*ASSIGNMENT*:
Go through the data line by line from the top, retyping each exactly, and end with the line that contains "Anderson continued to".

[[ AVAILABLE DATA, beginning ]]

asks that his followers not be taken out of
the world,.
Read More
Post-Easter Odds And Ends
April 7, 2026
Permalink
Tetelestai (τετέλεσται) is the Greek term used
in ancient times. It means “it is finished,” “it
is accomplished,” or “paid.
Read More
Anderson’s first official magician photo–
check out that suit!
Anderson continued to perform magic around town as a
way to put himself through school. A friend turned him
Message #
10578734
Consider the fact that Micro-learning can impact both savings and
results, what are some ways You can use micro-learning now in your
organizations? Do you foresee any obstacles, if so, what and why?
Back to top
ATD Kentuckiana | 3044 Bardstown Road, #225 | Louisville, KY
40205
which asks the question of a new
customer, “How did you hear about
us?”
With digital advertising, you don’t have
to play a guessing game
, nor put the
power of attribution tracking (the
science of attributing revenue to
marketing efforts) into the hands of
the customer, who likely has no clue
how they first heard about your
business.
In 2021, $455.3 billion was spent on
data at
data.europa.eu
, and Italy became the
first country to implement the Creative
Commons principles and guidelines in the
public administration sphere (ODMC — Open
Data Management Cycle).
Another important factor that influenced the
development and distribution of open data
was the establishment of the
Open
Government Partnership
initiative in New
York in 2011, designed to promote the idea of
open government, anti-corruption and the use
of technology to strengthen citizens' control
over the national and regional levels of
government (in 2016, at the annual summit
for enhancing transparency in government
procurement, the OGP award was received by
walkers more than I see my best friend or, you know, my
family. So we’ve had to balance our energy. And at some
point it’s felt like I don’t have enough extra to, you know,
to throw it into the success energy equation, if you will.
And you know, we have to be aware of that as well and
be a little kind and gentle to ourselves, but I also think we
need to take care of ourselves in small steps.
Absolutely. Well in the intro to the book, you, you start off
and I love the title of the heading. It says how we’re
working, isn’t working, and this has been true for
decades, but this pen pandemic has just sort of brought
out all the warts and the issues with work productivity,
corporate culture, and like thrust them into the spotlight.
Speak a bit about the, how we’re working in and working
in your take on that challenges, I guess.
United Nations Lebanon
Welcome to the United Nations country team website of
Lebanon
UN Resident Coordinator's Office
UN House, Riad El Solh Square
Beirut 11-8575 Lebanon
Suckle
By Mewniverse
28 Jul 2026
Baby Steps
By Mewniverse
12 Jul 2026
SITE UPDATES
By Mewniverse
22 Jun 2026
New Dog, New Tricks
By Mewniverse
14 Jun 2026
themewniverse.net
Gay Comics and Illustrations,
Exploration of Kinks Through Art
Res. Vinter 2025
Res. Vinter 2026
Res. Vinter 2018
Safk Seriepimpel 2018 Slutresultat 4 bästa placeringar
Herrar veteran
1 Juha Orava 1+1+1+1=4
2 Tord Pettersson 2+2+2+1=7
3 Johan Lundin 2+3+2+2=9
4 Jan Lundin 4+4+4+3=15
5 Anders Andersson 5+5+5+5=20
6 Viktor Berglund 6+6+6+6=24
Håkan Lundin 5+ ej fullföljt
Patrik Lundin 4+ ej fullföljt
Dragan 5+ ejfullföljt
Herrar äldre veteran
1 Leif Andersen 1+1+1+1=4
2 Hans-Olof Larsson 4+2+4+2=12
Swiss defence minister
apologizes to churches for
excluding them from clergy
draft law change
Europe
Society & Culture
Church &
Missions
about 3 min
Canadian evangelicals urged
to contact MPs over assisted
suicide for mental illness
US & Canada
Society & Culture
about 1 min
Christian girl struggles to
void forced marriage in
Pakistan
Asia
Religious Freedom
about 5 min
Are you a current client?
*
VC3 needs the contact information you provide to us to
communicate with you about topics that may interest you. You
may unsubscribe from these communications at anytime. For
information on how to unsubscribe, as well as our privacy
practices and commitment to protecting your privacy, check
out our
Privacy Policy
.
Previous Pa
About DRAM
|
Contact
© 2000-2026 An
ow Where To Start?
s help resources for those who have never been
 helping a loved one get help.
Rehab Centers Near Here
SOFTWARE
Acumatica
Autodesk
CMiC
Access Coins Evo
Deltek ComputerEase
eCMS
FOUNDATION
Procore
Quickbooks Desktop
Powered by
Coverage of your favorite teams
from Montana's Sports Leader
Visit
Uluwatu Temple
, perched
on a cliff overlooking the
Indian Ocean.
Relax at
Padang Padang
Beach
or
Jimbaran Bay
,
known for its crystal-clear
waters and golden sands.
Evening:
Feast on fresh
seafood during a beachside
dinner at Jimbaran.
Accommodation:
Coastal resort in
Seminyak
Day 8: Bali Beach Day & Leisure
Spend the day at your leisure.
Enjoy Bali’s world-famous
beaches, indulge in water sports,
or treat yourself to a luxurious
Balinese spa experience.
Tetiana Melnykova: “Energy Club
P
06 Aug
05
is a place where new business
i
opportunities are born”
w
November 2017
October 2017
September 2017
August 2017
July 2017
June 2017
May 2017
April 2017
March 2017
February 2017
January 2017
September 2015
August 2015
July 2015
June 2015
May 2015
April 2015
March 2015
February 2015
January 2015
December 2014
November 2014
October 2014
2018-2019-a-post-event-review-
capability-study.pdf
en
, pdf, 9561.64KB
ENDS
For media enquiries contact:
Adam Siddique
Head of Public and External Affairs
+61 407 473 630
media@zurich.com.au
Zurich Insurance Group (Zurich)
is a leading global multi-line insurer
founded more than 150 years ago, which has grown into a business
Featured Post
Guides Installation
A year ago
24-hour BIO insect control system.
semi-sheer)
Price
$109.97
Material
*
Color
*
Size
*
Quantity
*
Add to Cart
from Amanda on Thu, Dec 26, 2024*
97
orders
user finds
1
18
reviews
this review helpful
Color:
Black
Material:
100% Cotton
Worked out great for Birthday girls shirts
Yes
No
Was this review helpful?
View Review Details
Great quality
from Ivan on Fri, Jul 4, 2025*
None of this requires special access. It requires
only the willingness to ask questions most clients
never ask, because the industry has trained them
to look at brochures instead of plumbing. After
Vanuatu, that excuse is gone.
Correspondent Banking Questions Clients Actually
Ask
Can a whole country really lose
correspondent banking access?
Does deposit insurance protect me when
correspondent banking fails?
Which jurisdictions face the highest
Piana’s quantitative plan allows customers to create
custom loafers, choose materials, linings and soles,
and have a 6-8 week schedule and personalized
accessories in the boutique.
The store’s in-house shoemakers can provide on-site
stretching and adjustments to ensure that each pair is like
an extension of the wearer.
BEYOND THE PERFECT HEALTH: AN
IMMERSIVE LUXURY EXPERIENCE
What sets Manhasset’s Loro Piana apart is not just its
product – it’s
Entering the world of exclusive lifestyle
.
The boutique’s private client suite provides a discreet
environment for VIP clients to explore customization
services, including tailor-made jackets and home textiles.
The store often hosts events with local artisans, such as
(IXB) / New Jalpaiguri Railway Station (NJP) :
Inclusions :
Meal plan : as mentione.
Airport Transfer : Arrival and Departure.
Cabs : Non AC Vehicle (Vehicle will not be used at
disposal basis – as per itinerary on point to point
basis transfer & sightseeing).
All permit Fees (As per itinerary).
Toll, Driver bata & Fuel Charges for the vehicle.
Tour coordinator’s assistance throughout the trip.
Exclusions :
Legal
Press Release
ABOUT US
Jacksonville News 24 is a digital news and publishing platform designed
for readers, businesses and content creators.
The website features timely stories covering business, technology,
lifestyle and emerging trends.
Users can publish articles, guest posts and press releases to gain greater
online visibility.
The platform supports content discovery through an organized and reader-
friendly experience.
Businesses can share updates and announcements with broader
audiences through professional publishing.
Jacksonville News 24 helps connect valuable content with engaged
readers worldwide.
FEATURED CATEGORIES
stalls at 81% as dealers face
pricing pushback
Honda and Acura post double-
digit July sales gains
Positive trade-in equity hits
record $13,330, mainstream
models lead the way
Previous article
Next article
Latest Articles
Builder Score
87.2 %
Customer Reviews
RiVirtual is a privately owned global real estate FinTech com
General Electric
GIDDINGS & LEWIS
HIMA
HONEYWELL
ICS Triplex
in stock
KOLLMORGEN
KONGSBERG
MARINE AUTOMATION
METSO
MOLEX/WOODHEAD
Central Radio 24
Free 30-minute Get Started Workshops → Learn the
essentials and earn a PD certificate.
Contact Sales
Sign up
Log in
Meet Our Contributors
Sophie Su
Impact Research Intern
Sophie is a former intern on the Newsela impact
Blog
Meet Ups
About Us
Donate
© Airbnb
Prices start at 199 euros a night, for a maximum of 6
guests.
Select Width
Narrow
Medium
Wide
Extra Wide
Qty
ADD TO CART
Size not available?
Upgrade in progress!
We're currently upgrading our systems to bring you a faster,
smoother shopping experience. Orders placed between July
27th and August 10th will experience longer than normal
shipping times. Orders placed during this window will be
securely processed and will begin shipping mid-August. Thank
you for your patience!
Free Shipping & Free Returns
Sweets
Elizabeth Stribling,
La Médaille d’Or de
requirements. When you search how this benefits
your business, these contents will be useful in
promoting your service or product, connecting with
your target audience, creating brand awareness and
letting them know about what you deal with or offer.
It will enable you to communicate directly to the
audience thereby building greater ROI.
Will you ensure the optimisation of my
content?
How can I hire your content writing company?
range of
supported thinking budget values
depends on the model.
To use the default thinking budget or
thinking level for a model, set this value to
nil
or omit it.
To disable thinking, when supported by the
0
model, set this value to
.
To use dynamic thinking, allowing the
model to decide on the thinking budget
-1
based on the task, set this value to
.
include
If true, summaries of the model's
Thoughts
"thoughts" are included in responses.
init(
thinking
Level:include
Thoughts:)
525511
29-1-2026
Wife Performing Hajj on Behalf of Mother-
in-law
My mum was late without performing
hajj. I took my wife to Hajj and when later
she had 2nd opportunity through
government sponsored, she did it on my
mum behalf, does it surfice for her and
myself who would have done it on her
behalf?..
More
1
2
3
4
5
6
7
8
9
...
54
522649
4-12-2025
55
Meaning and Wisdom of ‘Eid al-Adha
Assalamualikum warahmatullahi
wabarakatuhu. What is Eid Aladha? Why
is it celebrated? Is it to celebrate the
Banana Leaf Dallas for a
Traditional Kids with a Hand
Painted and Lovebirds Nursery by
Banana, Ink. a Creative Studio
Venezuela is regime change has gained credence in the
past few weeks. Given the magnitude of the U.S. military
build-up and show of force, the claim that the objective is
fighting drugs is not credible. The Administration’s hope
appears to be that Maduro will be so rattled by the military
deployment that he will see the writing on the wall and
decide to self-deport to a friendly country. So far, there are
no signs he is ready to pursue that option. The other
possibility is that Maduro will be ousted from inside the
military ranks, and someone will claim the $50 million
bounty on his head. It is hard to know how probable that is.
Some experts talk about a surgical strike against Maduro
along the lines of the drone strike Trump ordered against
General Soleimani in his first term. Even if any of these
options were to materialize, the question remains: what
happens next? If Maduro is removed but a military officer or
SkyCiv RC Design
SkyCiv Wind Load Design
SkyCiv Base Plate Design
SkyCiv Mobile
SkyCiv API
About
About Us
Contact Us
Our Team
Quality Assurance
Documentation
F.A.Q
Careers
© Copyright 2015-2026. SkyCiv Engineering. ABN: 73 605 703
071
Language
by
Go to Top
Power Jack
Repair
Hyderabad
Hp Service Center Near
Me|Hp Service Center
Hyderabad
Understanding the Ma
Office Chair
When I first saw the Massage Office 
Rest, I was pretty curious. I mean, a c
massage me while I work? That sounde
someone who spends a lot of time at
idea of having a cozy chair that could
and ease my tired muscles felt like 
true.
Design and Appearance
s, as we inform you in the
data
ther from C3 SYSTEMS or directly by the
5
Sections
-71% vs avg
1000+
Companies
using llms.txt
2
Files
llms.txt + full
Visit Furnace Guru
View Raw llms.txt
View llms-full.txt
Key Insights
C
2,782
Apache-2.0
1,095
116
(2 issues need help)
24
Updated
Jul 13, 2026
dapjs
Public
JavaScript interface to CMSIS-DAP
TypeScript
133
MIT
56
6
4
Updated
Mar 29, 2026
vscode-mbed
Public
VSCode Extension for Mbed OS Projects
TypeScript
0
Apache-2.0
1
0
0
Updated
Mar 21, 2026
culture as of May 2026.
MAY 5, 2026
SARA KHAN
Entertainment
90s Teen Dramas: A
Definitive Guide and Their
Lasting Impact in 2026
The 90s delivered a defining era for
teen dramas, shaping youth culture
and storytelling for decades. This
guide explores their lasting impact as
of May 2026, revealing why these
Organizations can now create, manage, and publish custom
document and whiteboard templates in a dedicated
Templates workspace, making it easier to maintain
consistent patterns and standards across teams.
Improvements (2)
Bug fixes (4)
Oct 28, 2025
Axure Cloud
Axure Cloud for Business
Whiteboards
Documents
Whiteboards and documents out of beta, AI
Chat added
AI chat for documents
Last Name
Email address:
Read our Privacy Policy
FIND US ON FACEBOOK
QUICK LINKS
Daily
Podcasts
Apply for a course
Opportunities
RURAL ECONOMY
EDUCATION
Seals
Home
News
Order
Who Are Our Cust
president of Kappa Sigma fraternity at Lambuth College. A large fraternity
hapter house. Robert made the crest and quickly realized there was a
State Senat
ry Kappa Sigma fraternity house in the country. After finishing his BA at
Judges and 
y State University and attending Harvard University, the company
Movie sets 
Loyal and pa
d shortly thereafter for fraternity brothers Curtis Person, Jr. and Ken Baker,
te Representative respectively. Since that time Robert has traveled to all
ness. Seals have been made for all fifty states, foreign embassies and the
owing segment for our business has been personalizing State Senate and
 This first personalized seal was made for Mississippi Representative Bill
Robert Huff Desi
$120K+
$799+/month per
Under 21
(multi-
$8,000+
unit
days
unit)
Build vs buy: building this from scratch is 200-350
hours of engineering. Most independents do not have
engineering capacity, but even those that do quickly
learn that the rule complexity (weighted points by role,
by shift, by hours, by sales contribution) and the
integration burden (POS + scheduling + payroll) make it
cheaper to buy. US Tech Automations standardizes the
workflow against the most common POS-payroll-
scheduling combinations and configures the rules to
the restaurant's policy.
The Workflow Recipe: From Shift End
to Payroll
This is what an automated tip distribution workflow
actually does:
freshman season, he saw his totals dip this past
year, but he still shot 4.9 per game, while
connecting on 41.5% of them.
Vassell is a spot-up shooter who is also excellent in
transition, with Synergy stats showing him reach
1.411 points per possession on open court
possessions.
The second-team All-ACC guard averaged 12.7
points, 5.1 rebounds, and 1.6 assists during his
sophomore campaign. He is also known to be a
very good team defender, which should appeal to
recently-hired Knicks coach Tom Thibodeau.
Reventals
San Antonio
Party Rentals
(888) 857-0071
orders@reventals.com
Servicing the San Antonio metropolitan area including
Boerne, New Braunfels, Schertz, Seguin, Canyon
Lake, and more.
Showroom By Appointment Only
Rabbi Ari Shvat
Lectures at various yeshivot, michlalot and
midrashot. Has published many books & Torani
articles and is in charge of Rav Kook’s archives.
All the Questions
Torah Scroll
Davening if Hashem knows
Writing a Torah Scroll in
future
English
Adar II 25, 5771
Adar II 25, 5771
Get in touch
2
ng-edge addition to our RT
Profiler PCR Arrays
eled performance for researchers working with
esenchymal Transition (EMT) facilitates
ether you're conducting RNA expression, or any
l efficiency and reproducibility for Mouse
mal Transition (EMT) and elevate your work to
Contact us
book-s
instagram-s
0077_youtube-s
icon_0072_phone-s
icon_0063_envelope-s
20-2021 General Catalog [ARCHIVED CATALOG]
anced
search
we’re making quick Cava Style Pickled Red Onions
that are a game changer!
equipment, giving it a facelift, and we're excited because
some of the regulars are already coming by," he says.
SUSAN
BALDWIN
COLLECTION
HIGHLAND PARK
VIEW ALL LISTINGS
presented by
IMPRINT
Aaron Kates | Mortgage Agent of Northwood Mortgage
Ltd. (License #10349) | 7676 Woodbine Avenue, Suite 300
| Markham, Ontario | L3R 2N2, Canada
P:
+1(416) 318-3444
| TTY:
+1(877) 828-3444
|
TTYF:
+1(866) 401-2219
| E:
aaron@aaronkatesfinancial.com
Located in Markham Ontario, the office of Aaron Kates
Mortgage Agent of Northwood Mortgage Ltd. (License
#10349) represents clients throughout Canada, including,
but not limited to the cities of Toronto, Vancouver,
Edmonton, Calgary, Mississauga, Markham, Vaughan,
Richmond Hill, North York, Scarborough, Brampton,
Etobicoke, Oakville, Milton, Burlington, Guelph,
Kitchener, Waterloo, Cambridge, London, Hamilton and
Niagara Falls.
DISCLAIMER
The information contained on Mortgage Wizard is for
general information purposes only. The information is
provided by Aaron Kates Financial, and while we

[[ AVAILABLE DATA, end ]]

*TASK RESPONSE*:
asks that his followers not be taken out of
the world,.
Read More
Post-Easter Odds And Ends
April 7, 2026
Permalink
Tetelestai (τετέλεσται) is the Greek term used
in ancient times. It means “it is finished,” “it
is accomplished,” or “paid.
Read More
Anderson’s first official magician photo–
check out that suit!
Anderson continued to perform magic around town as a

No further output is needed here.